I would like to say what a great site this is. I really appreciate all the informative threads on this site. 

I graduated from Le Cordon Bleu in Korea and I have recently immigrated in Toronto, Canada. I don't have any experince in the kitchen, yet. 
I would like to start my career in the kitchen. But I have some problems here. 

I am looking for an entry level like prep cook at a good name hotel or fine dining restaurant. I would like to work in the kitchen so I could actually learn some basic technics, cause I think the beginning is very important.
I have checked the Toronto star classifieds, Workopolis, job bank, Hcareers site everyday to find some job openings for me.
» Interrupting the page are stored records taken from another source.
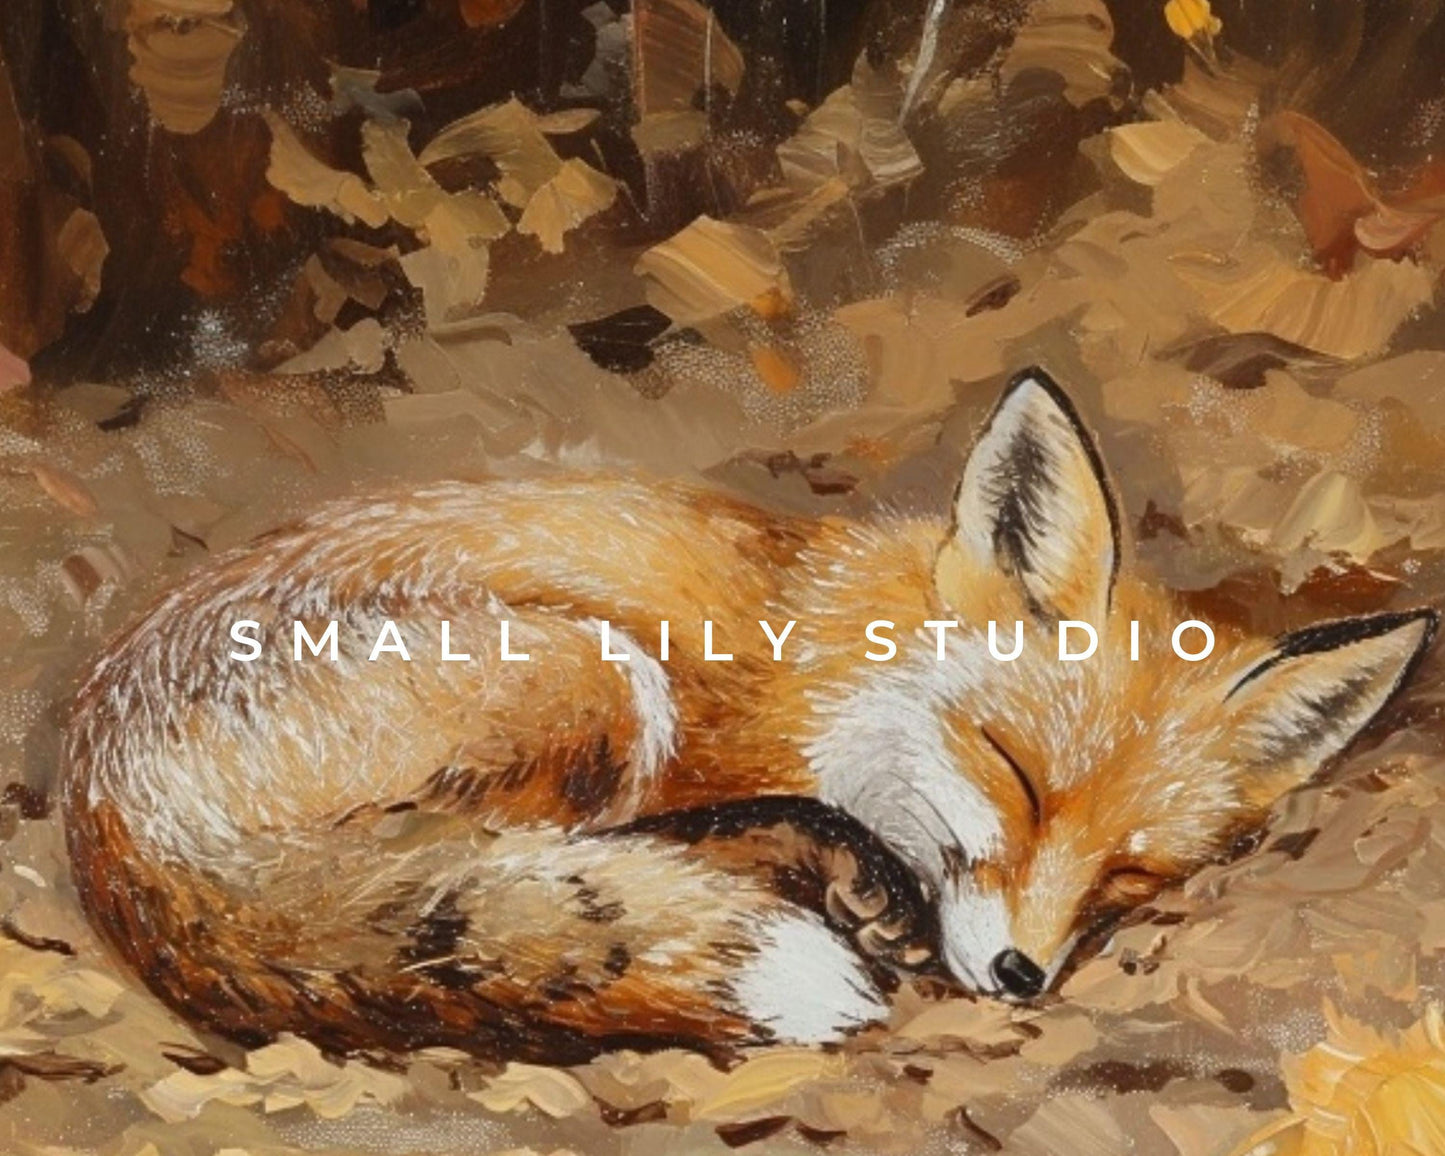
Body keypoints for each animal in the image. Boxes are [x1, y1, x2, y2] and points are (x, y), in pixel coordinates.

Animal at [62, 367, 1437, 1062]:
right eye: (1013, 772)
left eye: (1133, 872)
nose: (1019, 975)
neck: (813, 660)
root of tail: (100, 799)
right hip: (597, 677)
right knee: (505, 856)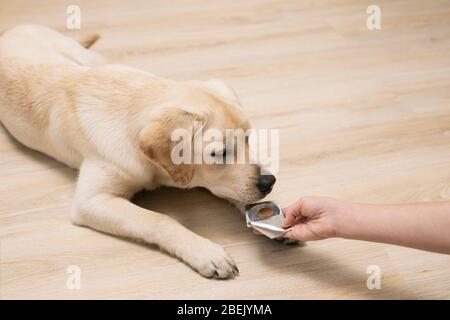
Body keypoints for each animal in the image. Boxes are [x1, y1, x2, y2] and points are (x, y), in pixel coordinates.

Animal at [0, 25, 274, 278]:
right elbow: (159, 219)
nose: (269, 182)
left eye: (248, 138)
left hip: (90, 58)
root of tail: (13, 29)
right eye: (220, 153)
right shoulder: (91, 201)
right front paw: (205, 251)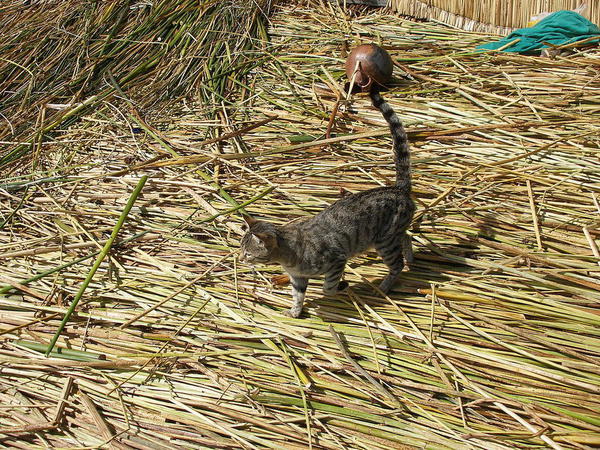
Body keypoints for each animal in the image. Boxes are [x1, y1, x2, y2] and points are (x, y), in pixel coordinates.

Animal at [238, 88, 412, 318]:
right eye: (241, 249)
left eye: (248, 253)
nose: (240, 259)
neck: (288, 256)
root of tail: (398, 188)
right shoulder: (298, 278)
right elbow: (298, 296)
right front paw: (295, 312)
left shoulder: (336, 260)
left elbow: (327, 288)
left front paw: (342, 286)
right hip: (389, 238)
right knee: (407, 237)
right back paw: (411, 258)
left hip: (385, 242)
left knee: (397, 264)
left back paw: (384, 286)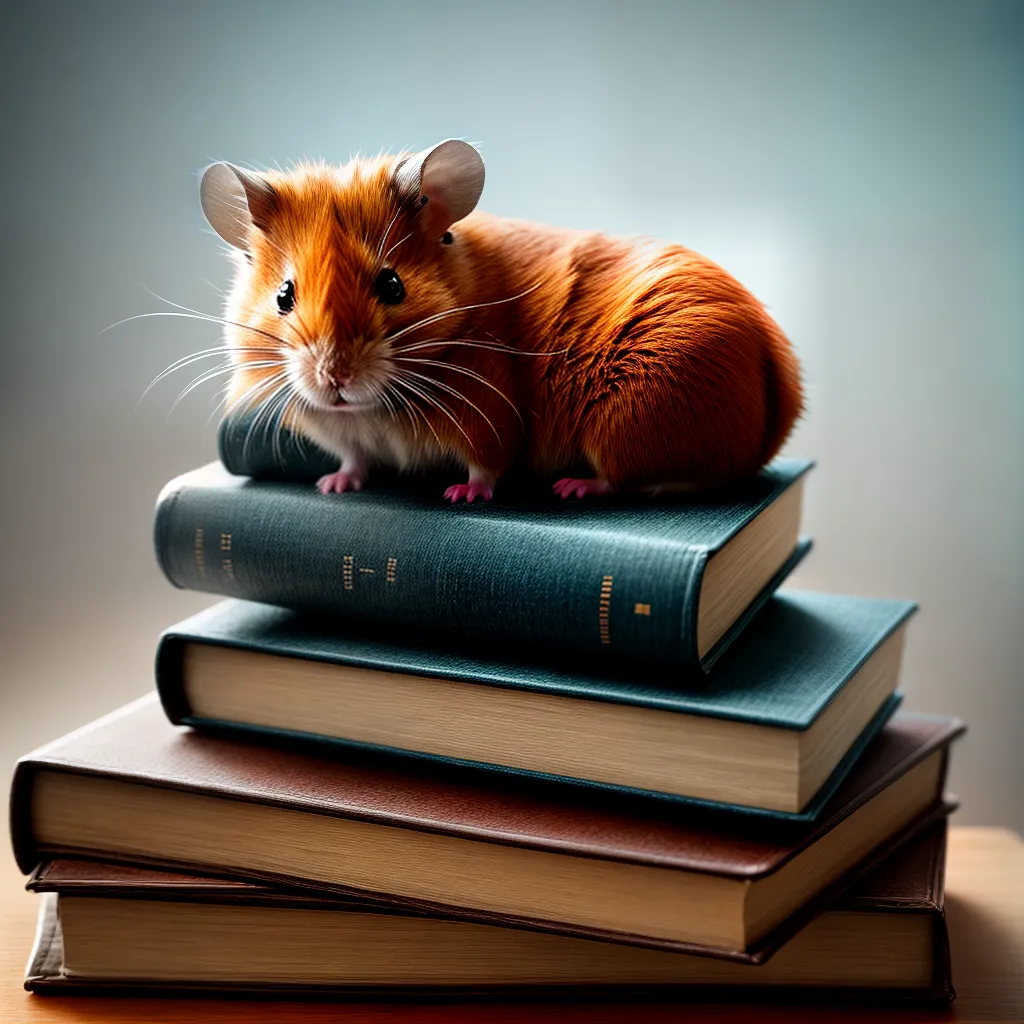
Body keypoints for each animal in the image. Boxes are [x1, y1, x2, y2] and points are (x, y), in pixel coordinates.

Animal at [200, 139, 802, 502]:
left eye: (392, 285)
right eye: (284, 295)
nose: (335, 380)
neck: (373, 410)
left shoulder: (486, 416)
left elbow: (486, 466)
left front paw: (461, 496)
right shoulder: (345, 435)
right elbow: (354, 460)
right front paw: (333, 485)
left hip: (627, 423)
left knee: (637, 480)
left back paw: (574, 488)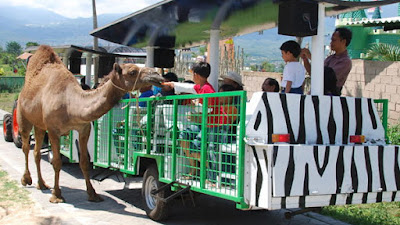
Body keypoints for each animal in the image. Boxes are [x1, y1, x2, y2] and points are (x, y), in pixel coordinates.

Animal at [16, 44, 164, 203]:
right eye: (132, 72)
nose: (157, 75)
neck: (70, 103)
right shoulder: (54, 130)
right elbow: (56, 162)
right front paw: (56, 195)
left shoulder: (83, 128)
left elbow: (85, 162)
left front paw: (93, 194)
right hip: (23, 116)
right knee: (26, 146)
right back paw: (26, 180)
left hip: (39, 124)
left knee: (36, 152)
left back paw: (42, 184)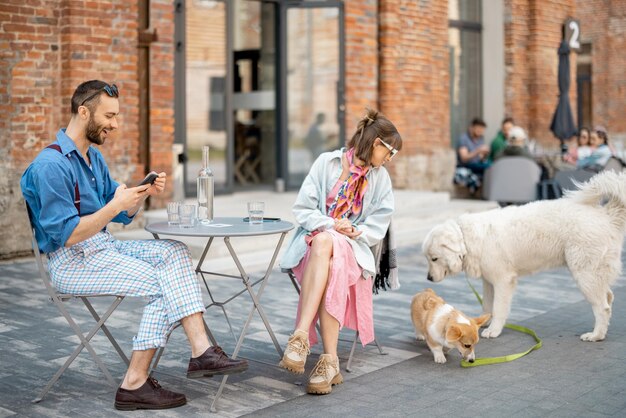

Unfortunately, I don't really see any at all. 

All they have are either jobs for working at a big franchised fast food restaurant or a job for someone with 2-3 years experience. 
Since I don't really know anybody in this city, what would be a good way to apply for an entry level job at a hotel or fine dinning restaurant in Toronto? 

Should I just visit the hotels/restaurants and ask for the human resources office and introduce myself and ask if they are hiring? 
Or should I just get their phone number and call and find someone in charge for HR, and inquire about an opening?

Anything I can hear from you guys, that will be a great HELP!!


----------



## cape chef (Jul 31, 2000)

Hi Foodie,

Not sure of the restaurant/hotel guides in Canada, but I would find out what they are, look up the highest rated/regarded ones in the guide and hit the pavement. Meet with human recourse or the chef. It's a tool that can be helpful.
Good luck.


----------



## laprise (Jan 4, 2006)

yes, hit the pavement...

I know that Toronto has lots of great restaurants and hotels, but I also know that there are many cooks looking for those jobs.

Try Fairmont hotel, it's union and hard to get in, but a great learning ground...

If yuo want to move in a Resort town, try BANFF, they are always looking for cooks...

good luck


----------



## foodie (Jan 18, 2006)

Thanks for your nice replies. 
It is great help for me.

I am going to hit the pavement starting this Monday. 
I am nervous and also excited.....I will keep you posted.

Thanx again.


----------